Two Additional Eden Hall Buildings Achieve LEED Platinum Status

Chatham University’s Eden Hall Campus has achieved LEED for New Construction Platinum certification from the U.S. Green Building Council (USGBC) for two additional buildings, the Esther Barazzone Center and Orchard Hall.  These certifications bring the total to four LEED Platinum certified buildings on the campus, home to the university’s Falk School of Sustainability & Environment. The Field Labs, The Anne Mallinson ‘61 Café and related site development received LEED Platinum certification in 2018.

“The transformative power of these Platinum LEED-certified buildings goes beyond their important sustainability benefits. These structures, and the learning and innovation that happen within them, demonstrate that a better future is possible. Indeed that future lives today at Eden Hall”, remarks Lou Leonard, Dean, Falk School & Eden Hall Campus.

Chatham University worked with Mithun, an integrated design firm dedicated to creating positive change in people’s lives and the health of our planet, for the Eden Hall Campus.

“The uniquely integrated water, energy, food, habitat, learning and living systems at Chatham University’s Eden Hall Campus are an exemplary model for universities and campus development nationally,” said Mithun partner and landscape architect Debra Guenther, FASLA. Most remarkable though is the way students, faculty, community, Richland Township and greater Pittsburgh worked together to create a new way of being in the world – imagining, collaborating and living with holistic systems that sustain us physically and socially. It’s possible and it all came together at Eden Hall campus.”

Among the highlights of the four LEED Platinum certified buildings on the Eden Hall campus are details related to energy, water, materials and site ecology.

Energy
The four projects achieved 138 of 140 possible points for energy performance. Highlights include:

  • A geothermal energy loop connects all buildings on campus, and is able to move energy between the various buildings and uses.

  • Radiant heating and cooling connected to ground source heat pumps provide consistent temperatures year-round.

  • Solar thermal panels connected to the underside of the PV panels cool to enhance efficiency and provide hot water preheat. Excess heat is rejected to the energy loop.

  • In the Esther Barazzone Center’s all-electric commercial kitchen, heat recovery and carefully tailored food service processes minimize refrigeration loads.

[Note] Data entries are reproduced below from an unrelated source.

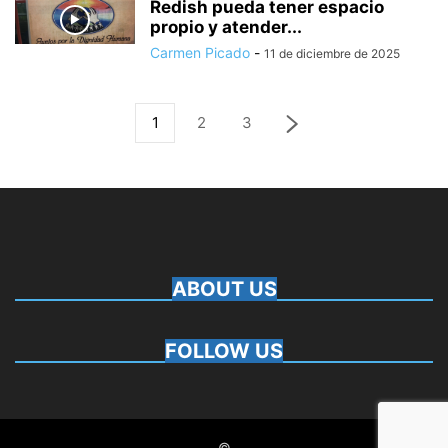
Redish pueda tener espacio
propio y atender...
Carmen Picado
-
11 de diciembre de 2025
1
2
3
ABOUT US
FOLLOW US
©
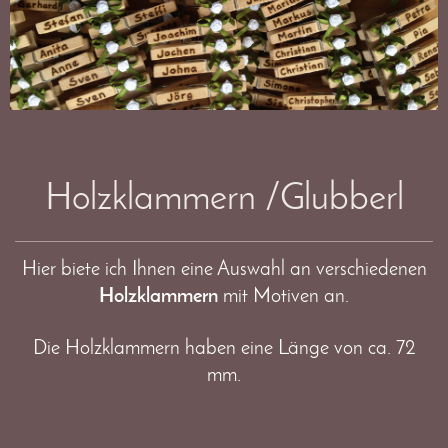
Holzklammern /Glubberl
Hier biete ich Ihnen eine Auswahl an verschiedenen
Holzklammern
mit Motiven an.
Die Holzklammern haben eine Länge von ca. 72
mm.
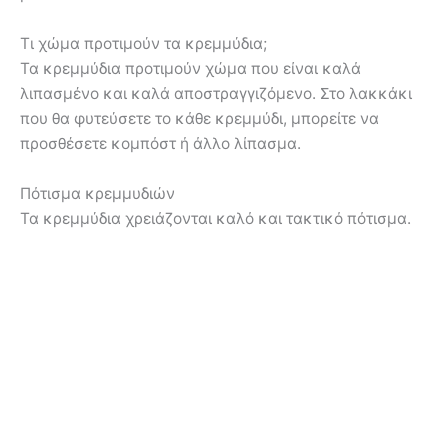
Τι χώμα προτιμούν τα κρεμμύδια;
Τα κρεμμύδια προτιμούν χώμα που είναι καλά
λιπασμένο και καλά αποστραγγιζόμενο. Στο λακκάκι
που θα φυτεύσετε το κάθε κρεμμύδι, μπορείτε να
προσθέσετε κομπόστ ή άλλο λίπασμα.
Πότισμα κρεμμυδιών
Τα κρεμμύδια χρειάζονται καλό και τακτικό πότισμα.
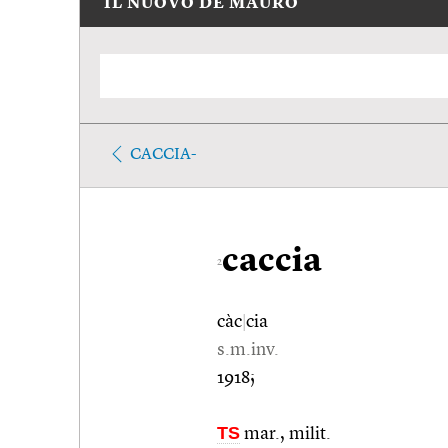
IL NUOVO DE MAURO
CACCIA-
caccia
2
càc
|
cia
s.m.inv.
1918;
TS
mar., milit.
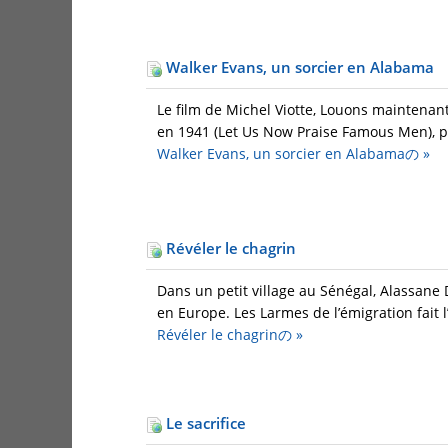
Walker Evans, un sorcier en Alabama
Le film de Michel Viotte, Louons maintenan
en 1941 (Let Us Now Praise Famous Men), pui
Walker Evans, un sorcier en Alabamaの
»
Révéler le chagrin
Dans un petit village au Sénégal, Alassane 
en Europe. Les Larmes de l’émigration fait l’
Révéler le chagrinの
»
Le sacrifice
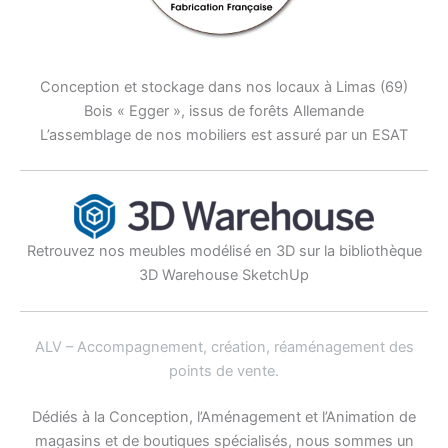
Conception et stockage dans nos locaux à Limas (69)
Bois « Egger », issus de forêts Allemande
L’assemblage de nos mobiliers est assuré par un ESAT
Retrouvez nos meubles modélisé en 3D sur la bibliothèque
3D Warehouse SketchUp
ALV – Accompagnement, création, réaménagement des
points de vente
.
Dédiés à la Conception, l’Aménagement et l’Animation de
magasins et de boutiques spécialisés, nous sommes un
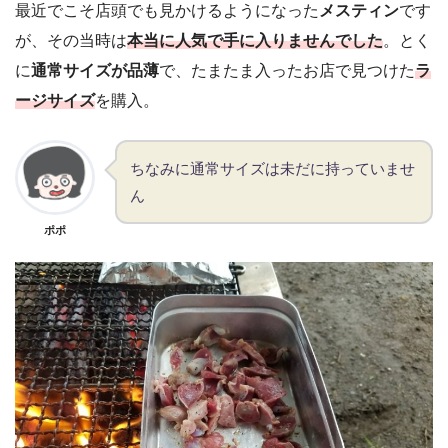
最近でこそ店頭でも見かけるようになった
メスティン
です
が、その当時は
本当に人気で手に入りませんでした
。とく
に
通常サイズが品薄
で、たまたま入ったお店で見つけた
ラ
ージサイズ
を購入。
ちなみに通常サイズは未だに持っていませ
ん
ポポ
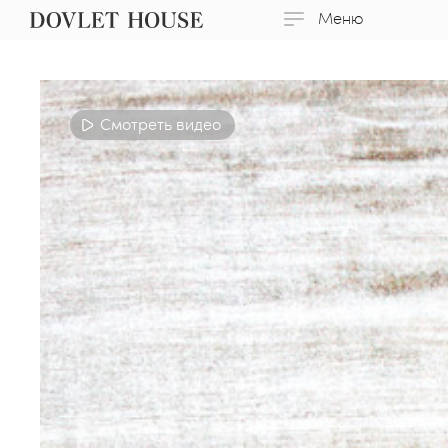
Меню
Смотреть видео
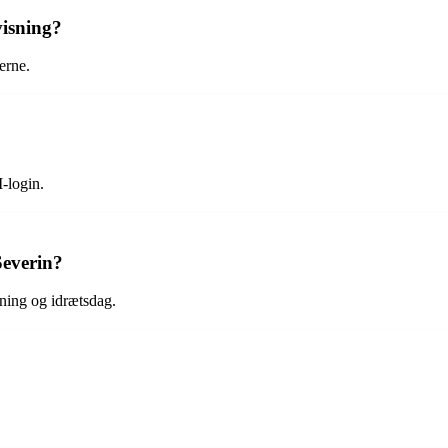
visning?
verne.
-login.
Severin?
tning og idrætsdag.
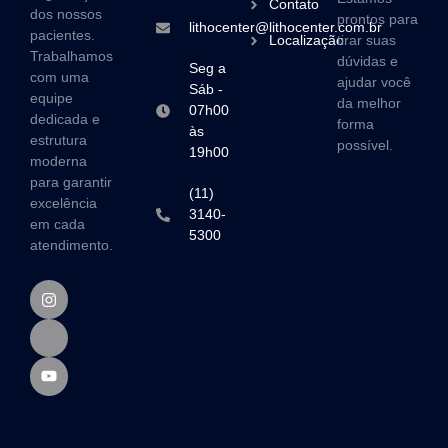
Contato
dos nossos
prontos para
lithocenter@lithocenter.com.br
pacientes.
Localização
tirar suas
Trabalhamos
dúvidas e
Seg a
com uma
ajudar você
Sáb -
equipe
da melhor
07h00
dedicada e
forma
às
estrutura
possível.
19h00
moderna
para garantir
(11)
excelência
3140-
em cada
5300
atendimento.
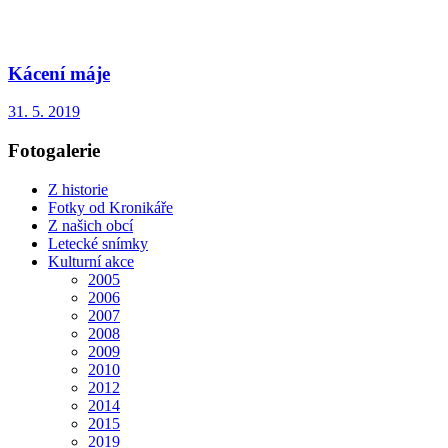
Kácení máje
31. 5. 2019
Fotogalerie
Z historie
Fotky od Kronikáře
Z našich obcí
Letecké snímky
Kulturní akce
2005
2006
2007
2008
2009
2010
2012
2014
2015
2019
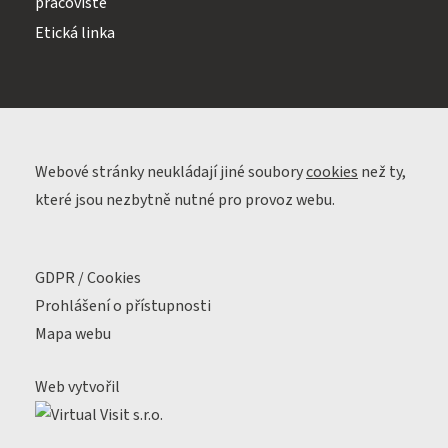
pracoviště
Etická linka
Webové stránky neukládají jiné soubory
cookies
než ty,
které jsou nezbytně nutné pro provoz webu.
GDPR / Cookies
Prohlášení o přístupnosti
Mapa webu
Web vytvořil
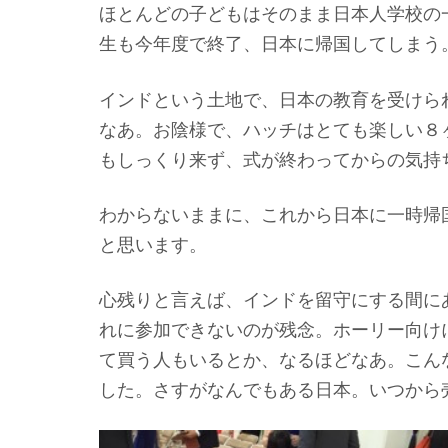
ほとんどの子どもはそのまま日本人学校の
生も今年度で終了、日本に帰国してしまう
インドという土地で、日本の教育を受けら
なあ。お陰様で、ハッチはとても楽しい８
もしっくり来ず、式が終わってからの気持
わからないままに、これから日本に一時帰
と思います。
心残りと言えば、インドを留守にする間に
れに参加できないのが残念。ホーリー向け
て買う人もいるとか、なるほどなあ。こん
した。さすがなんでもある日本。いつから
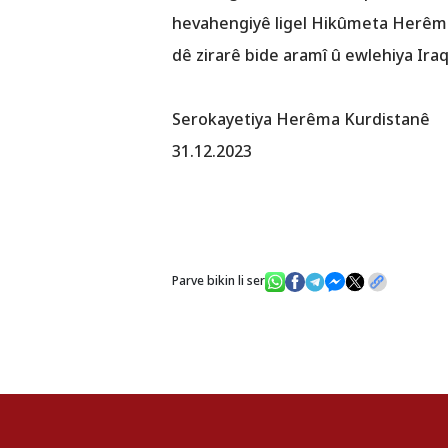
hevahengiyê ligel Hikûmeta Herêma
dê zirarê bide aramî û ewlehiya Iraq
Serokayetiya Herêma Kurdistanê
31.12.2023
Parve bikin li ser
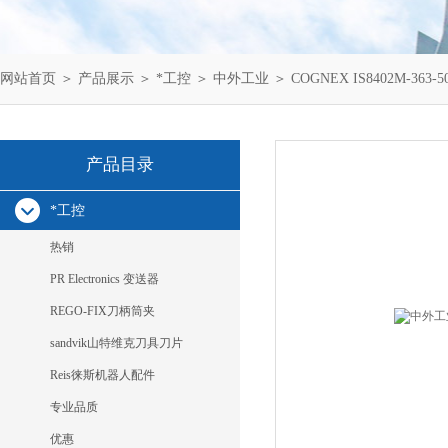
网站首页
＞
产品展示
＞
*工控
＞
中外工业
＞ COGNEX IS8402M-363
产品目录
*工控
热销
PR Electronics 变送器
REGO-FIX刀柄筒夹
sandvik山特维克刀具刀片
Reis徕斯机器人配件
专业品质
优惠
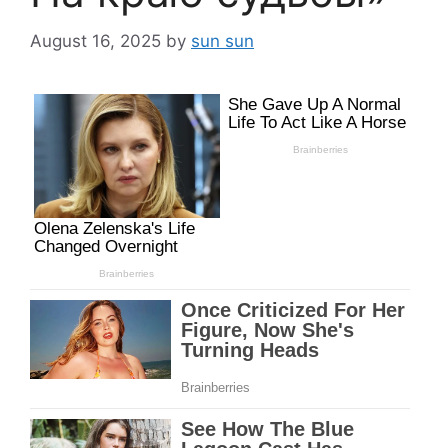
August 16, 2025
by
sun sun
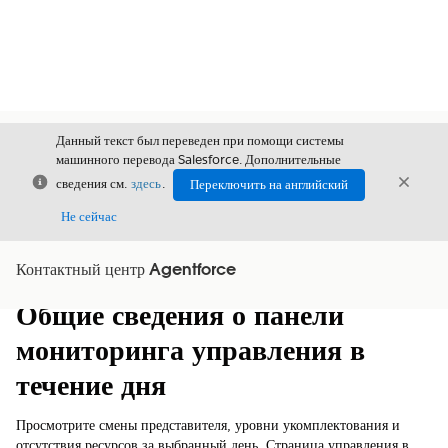
Данный текст был переведен при помощи системы
машинного перевода Salesforce. Дополнительные
Закрыть
Закры
сведения см.
здесь
.
Переключить на английский
Закрыт
Не сейчас
Контактный центр Agentforce
Содержание
Показать содержание
Общие сведения о панели
мониторинга управления в
течение дня
Просмотрите смены представителя, уровни укомплектования и
отсутствия ресурсов за выбранный день. Страница управления в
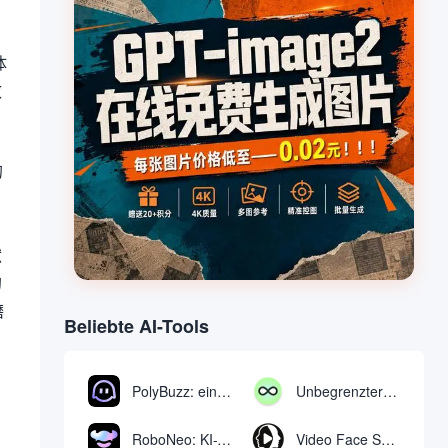
体
效
的
，
献
的
磨
Beliebte AI-Tools
PolyBuzz: eine kostenlose Chat- und Rollenspielplattform für die Interaktion mit KI-Charakteren
Unbegrenzter AI-Chat: kostenloses unbegrenztes AI-Chat-Tool
RoboNeo: KI-Tool zur Erstellung und Bearbeitung von Videos und Bildern per Chat
Video Face Swap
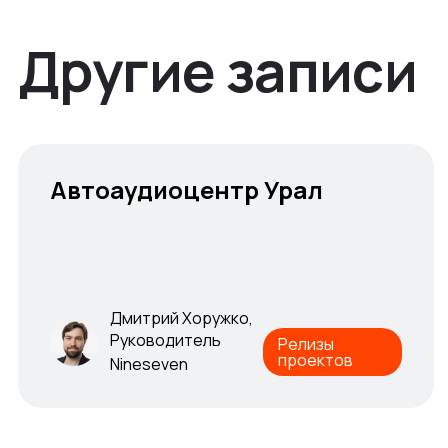
Другие записи
Автоаудиоцентр Урал
Автоаудиоцентр Урал
Дмитрий Хоружко,
Руководитель
Релизы
проектов
Nineseven
Дмитрий Хоружко,
Руководитель
Релизы
проектов
Nineseven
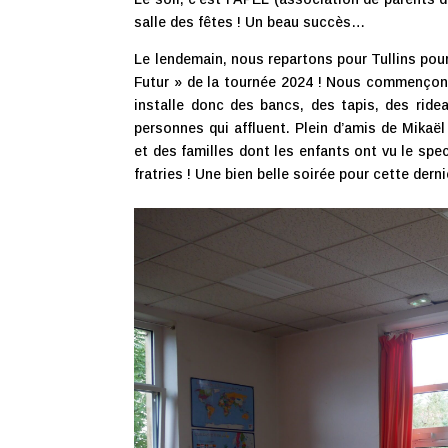
salle des fêtes ! Un beau succès…
Le lendemain, nous repartons pour Tullins pour
Futur » de la tournée 2024 ! Nous commençons à
installe donc des bancs, des tapis, des rid
personnes qui affluent. Plein d’amis de Mikaël
et des familles dont les enfants ont vu le spe
fratries ! Une bien belle soirée pour cette derni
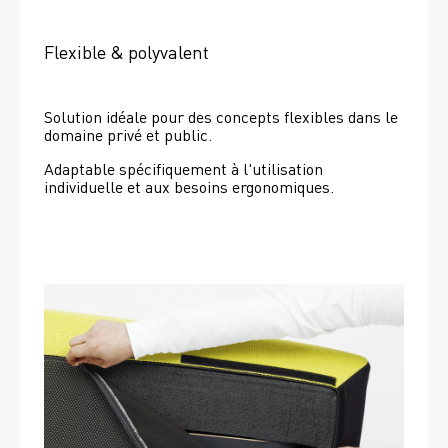
Flexible & polyvalent
Solution idéale pour des concepts flexibles dans le 
domaine privé et public.
Adaptable spécifiquement à l'utilisation 
individuelle et aux besoins ergonomiques.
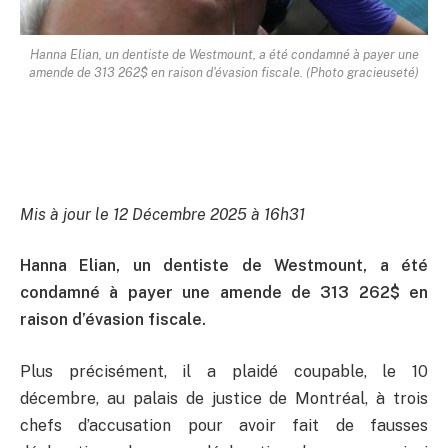
Hanna Elian, un dentiste de Westmount, a été condamné à payer une
amende de 313 262$ en raison d'évasion fiscale. (Photo gracieuseté)
Mis à jour le 12 Décembre 2025 à 16h31
Hanna Elian, un dentiste de Westmount, a été
condamné à payer une amende de 313 262$ en
raison d’évasion fiscale.
Plus précisément, il a plaidé coupable, le 10
décembre, au palais de justice de Montréal, à trois
chefs d’accusation pour avoir fait de fausses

  • The campus operates as a microgrid with a mix of solar PV, geothermal and microturbines that produce the majority of power on campus.

Water
The four projects achieved all possible credits for water efficiency and site water.  Highlights include:

  • A constructed wetland wastewater treatment system provides superior wastewater treatment onsite using a plant-based biological system for three of four buildings.

  • Potable water consumption is reduced through the use of captured rainwater and treated effluent from onsite water treatment for irrigation and toilet flushing campus-wide.

  • Water is reused when possible, for toilet flushing, and any excess is slowly recharged to the groundwater through the subsurface land application system which provides one additional level of filtration through the biologically active soils.

  • Low-flow fixtures reduce water use by more than 41% in all buildings.

Materials

  • Forest Stewardship Council (FSC) wood is maximized where possible, and ranges from 62%-100% of the wood used in the Esther Barazzone Center, Orchard Hall and the Field Lab. Anne Mallinson ‘61 Café reused more than 75% of the existing wood structure.

  • Campus-wide, 94% of all construction waste was diverted from landfill.

Site Ecology

  • The design also focuses on management of invasive plants and animals, and the provision of stream buffers, wildlife habitat crossings and substantial landscape buffers along the campus perimeter, with 40% of the land in a permanent conservation easement.

  • The site design includes more than 1,000 new trees and 4,000 new shrubs with more than 59 tree species, 55 shrub species and a complex meadow system instead of the monoculture of turf grass.

“The Chatham leadership team and board provided unparalleled vision to create this deep green living learning environment,” said Mithun design partner Dave Goldberg, FAIA. “While the historic farm produced food and crops, this groundbreaking era at Eden Hall will sow generations of environmental leaders well into the future.”